By Alex White (@alex_j_white)

It’s a sunny day in rural England. A football team is practising on the field outside, a group of schoolchildren are queuing for lunch, and I am working as a teaching assistant as a class of nine-year-olds learn about the Holocaust for the first time.

The room is quiet, and I can’t help feeling tense. The teaching of painful histories always carries emotional baggage, forcing educators to balance the need for factual accuracy with the risk of causing lasting trauma. This is particularly true for young children:  their emotional capacities are still developing and many can struggle to separate themselves from traumatic events while others will fail to engage empathetically at all.[1] At the same time, however, the schoolroom has been depicted as a formative space where educators can introduce complex topics in a mediated and emotionally appropriate manner.[2] When schools refuse to teach ‘difficult’ histories, they run the risk of exposing pupils to misinformation from less secure sources. For a topic as emotive as the Holocaust, this can have particularly dangerous consequences.

In my first lesson as a teaching assistant, the class learns about discrimination and anti-Jewish laws in Germany. Their initial questions are surprisingly practical – how did the Germans know who was Jewish? Why couldn’t Jewish people take off their yellow stars? As their teacher points out, these questions are typical for pupils their age, reflecting a growing curiosity and understanding of social structures. When they do manage to empathise with Jewish families, it is typically by framing their experiences within the language of the playground – Nazis become ‘bullies’ and Hitler is accused of ‘not being fair’. This is misleading to some: troublingly, one boy suggests that Hitler might have been literally bullied by Jewish people and ‘wanted revenge’. For most, though, it is also a powerful way in to examining the lives of the Holocaust’s victims.

The mood changes when they learn about Anne Frank. They immediately empathise with the life of a fellow child – how it would feel to be taken away from their school and their friends, to be forced to hide in silence and to worry that your family would be taken away. They are fascinated by the secret entrance to the Franks’ annexe and memorise details of the family’s life. Many write diary entries from Anne’s perspective as part of a writing prompt. Two girls even create a short play, set in 1970, in which an interviewer asks Otto Frank about his life. Quiet and respectful, the play mixes practical questions about the annexe with descriptions of Otto’s love for his family and his emotional response to discrimination.

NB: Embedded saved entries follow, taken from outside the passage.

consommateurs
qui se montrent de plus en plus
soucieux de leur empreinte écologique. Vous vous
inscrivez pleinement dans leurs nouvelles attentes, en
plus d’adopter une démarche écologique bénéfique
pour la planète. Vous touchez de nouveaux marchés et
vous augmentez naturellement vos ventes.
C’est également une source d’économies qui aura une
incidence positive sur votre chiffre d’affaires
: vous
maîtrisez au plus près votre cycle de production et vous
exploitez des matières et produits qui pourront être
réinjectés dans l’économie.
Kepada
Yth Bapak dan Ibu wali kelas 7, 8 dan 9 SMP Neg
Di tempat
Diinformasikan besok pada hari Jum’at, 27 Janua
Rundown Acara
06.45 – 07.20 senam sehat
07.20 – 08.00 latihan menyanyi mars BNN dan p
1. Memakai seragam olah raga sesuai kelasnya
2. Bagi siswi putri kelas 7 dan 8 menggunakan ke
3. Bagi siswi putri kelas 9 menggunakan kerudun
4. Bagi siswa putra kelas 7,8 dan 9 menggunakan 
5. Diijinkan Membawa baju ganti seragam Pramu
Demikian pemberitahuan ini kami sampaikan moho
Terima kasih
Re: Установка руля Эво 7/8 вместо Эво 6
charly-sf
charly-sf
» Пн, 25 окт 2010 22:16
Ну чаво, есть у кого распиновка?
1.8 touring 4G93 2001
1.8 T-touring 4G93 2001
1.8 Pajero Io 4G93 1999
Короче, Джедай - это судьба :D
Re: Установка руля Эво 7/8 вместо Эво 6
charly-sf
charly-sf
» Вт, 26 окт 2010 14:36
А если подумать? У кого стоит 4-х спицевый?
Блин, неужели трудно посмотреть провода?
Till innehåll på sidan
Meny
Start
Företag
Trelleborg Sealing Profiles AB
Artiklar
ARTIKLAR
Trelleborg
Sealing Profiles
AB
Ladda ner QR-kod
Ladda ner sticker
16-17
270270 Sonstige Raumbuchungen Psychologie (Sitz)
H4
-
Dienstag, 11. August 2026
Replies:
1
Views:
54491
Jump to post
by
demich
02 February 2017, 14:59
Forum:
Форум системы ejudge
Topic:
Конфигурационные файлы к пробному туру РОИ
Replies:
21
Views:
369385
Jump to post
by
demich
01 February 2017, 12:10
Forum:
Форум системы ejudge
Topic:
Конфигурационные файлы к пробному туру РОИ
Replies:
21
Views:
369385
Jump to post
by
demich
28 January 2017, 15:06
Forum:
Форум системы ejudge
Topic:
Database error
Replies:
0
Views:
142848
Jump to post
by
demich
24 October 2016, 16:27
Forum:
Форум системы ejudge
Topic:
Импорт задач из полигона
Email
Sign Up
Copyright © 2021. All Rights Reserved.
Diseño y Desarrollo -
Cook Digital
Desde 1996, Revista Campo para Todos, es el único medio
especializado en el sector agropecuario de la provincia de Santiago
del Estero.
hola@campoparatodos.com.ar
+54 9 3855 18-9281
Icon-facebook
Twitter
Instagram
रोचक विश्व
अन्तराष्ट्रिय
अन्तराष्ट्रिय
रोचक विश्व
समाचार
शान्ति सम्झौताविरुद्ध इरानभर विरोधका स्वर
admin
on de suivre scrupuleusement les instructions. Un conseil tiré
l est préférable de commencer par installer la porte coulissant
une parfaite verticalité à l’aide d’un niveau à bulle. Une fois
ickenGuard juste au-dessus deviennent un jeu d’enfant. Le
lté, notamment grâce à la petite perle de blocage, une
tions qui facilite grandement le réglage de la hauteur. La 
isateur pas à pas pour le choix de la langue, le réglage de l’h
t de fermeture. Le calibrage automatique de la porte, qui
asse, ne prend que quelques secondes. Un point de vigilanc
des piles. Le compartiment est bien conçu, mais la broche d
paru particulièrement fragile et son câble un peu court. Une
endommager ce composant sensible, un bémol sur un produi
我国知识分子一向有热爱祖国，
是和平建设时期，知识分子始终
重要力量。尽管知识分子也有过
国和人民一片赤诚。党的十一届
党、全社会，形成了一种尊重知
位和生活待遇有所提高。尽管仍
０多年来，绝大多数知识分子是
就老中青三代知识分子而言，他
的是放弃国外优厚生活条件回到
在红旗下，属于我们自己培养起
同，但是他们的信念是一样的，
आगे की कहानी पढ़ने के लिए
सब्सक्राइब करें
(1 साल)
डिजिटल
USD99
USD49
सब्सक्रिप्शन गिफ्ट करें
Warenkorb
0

The hardest part comes at the end of the topic, as the conversation moves to the concentration camps. Death camps are covered directly, but in minimal detail. They learn about unhealthy conditions but not malnutrition, about work, but not slave labour and about deaths, but not the gas chambers. The class is quiet and respectful. However, they clearly fail to engage with the camps in the same way as other elements of the topic. After the topic ends, I interview some of the class about their responses. They choose to tell me about the war, about Hitler, about anti-Jewish laws and the Frank family. While many can answer questions on the topic, however, it is interesting that no-one mentions the concentration camps without prompting.

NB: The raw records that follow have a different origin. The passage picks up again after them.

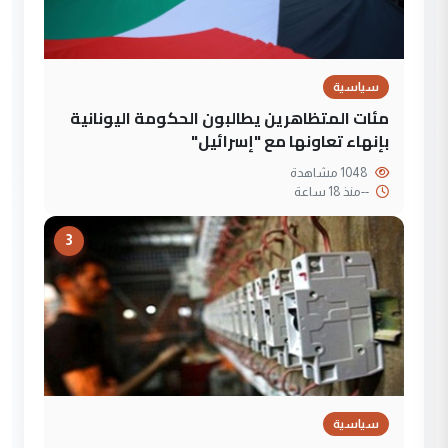
سياسية
مئات المتظاهرين يطالبون الحكومة اليونانية
بإنهاء تعاونها مع "إسرائيل"
1048 مشاهدة
--
منذ 18 ساعة
3
سياسية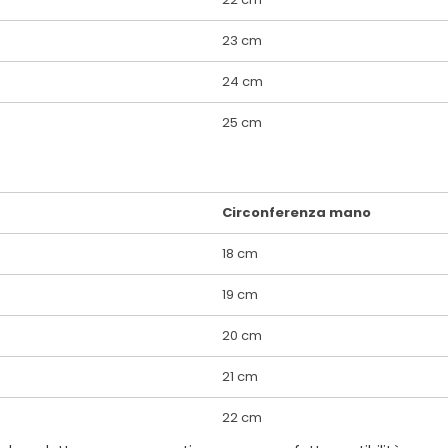
23 cm
24 cm
25 cm
Circonferenza mano
18 cm
19 cm
20 cm
21 cm
22 cm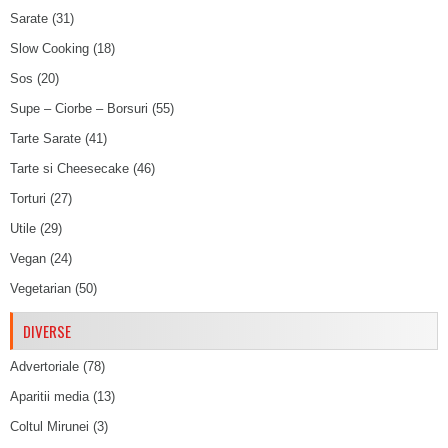
Sarate
(31)
Slow Cooking
(18)
Sos
(20)
Supe – Ciorbe – Borsuri
(55)
Tarte Sarate
(41)
Tarte si Cheesecake
(46)
Torturi
(27)
Utile
(29)
Vegan
(24)
Vegetarian
(50)
DIVERSE
Advertoriale
(78)
Aparitii media
(13)
Coltul Mirunei
(3)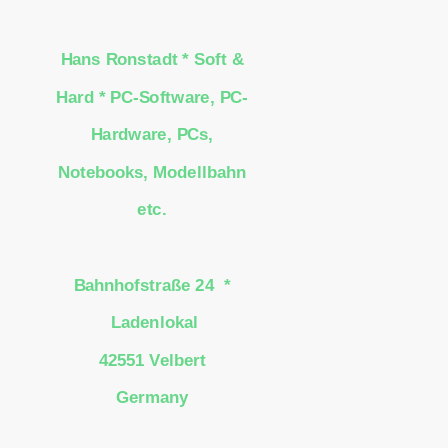
Hans Ronstadt * Soft &
Hard * PC-Software, PC-
Hardware, PCs,
Notebooks, Modellbahn
etc.
Bahnhofstraße 24 *
Ladenlokal
42551 Velbert
Germany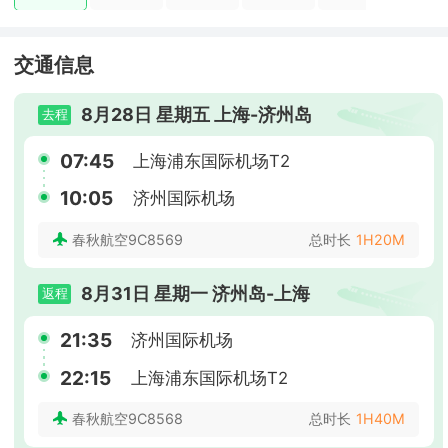
交通信息
8月28日 星期五 上海-济州岛
去程
07:45
上海浦东国际机场T2
10:05
济州国际机场
春秋航空9C8569
总时长
1H20M
8月31日 星期一 济州岛-上海
返程
21:35
济州国际机场
22:15
上海浦东国际机场T2
春秋航空9C8568
总时长
1H40M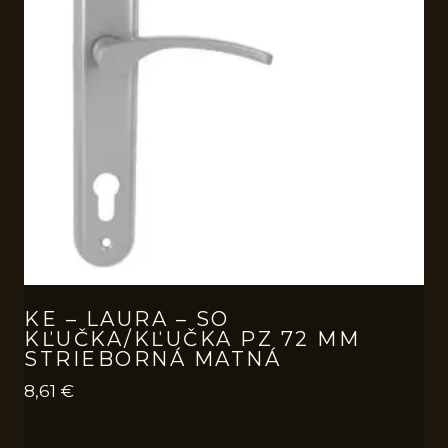
KE – LAURA – SO
KĽUČKA/KĽUČKA PZ 72 MM
STRIEBORNÁ MATNÁ
8,61
€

A few weeks later, I’m told about a second play. With a much larger cast, this performance retells the Frank story with melodramatic flair, long speeches and elaborate death scenes. When the class starts giggling along with the actors, a teacher is forced to call the play to an early close. In some ways, the news is disheartening – the class is clearly a long way from dealing with the full emotional weight of this subject. However, by framing history through their own interests and capacity for empathy, they have managed to engage with a complex topic without subjecting themselves to its most traumatic elements. They may not be ready to fully engage with historical trauma. When they are, however, they’ll already have much of the information they need.


[1] B.J. Epstein, Kay Andrews, Michael Gray & Alex Maws, ‘Discussion Forum Inflicting Trauma: The Ethics of Writing and Teaching the Holocaust for Children’, Holocaust Studies 19:1, pp. 103, 108.

[2] Gitanjali Pyndiah, ‘Emotional geography of education for history learning’, Children’s Geographies 16.4 (2018), p. 420.

Cover Image: Jewish Memorial at Mauthausen, author’s own photograph.